Goal of the exercise = Which lines of the records below contain the string "FITS"? Report each of them.

#### Data for review

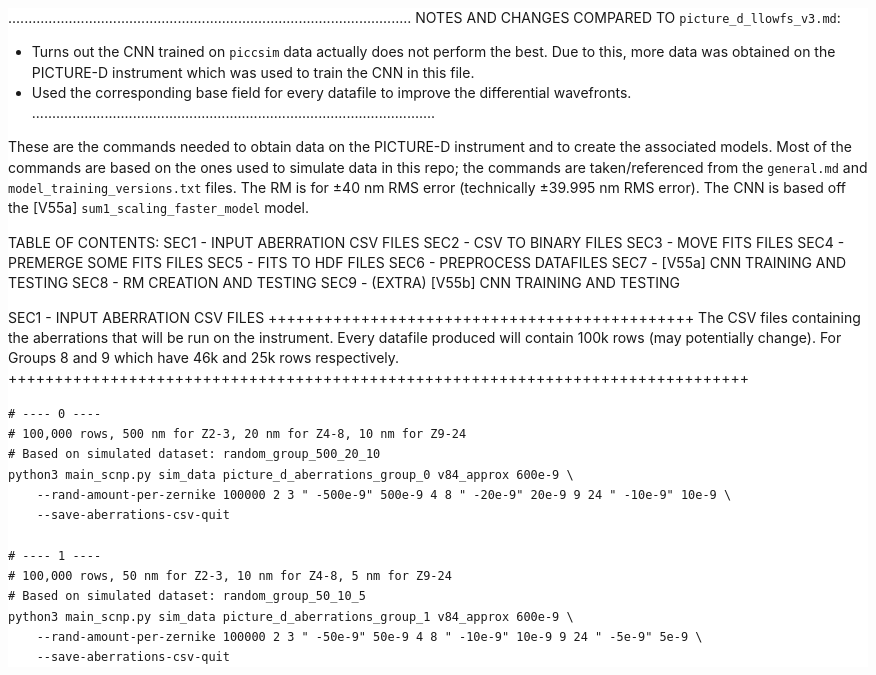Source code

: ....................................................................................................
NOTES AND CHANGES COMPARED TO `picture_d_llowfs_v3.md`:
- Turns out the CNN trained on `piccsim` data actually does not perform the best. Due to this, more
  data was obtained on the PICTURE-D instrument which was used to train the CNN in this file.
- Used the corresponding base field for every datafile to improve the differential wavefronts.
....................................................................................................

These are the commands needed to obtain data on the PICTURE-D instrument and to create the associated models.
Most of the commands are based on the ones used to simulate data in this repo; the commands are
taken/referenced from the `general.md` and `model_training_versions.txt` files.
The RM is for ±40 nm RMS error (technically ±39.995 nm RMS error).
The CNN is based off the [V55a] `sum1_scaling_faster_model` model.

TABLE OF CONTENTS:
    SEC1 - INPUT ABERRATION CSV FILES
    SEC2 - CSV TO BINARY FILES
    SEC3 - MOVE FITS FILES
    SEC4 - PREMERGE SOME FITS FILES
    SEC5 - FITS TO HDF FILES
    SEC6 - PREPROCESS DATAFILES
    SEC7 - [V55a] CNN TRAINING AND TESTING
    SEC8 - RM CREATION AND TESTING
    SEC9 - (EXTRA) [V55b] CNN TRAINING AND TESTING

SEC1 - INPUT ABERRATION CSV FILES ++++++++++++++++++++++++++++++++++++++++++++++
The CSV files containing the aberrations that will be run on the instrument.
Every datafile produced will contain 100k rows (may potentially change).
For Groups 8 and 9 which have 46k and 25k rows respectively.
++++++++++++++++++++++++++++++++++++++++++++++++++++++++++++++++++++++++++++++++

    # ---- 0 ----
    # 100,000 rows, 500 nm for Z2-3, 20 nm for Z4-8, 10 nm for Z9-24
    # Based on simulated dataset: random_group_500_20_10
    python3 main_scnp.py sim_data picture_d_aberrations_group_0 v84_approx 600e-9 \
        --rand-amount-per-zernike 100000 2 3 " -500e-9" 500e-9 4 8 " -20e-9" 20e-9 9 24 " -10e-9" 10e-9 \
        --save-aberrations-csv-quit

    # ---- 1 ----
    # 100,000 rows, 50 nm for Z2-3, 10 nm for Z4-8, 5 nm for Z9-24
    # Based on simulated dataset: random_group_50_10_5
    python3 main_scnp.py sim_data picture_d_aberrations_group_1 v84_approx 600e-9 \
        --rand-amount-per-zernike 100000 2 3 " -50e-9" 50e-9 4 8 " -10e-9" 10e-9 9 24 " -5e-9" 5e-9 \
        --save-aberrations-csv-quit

########

Exercise answer =
    SEC3 - MOVE FITS FILES
    SEC4 - PREMERGE SOME FITS FILES
    SEC5 - FITS TO HDF FILES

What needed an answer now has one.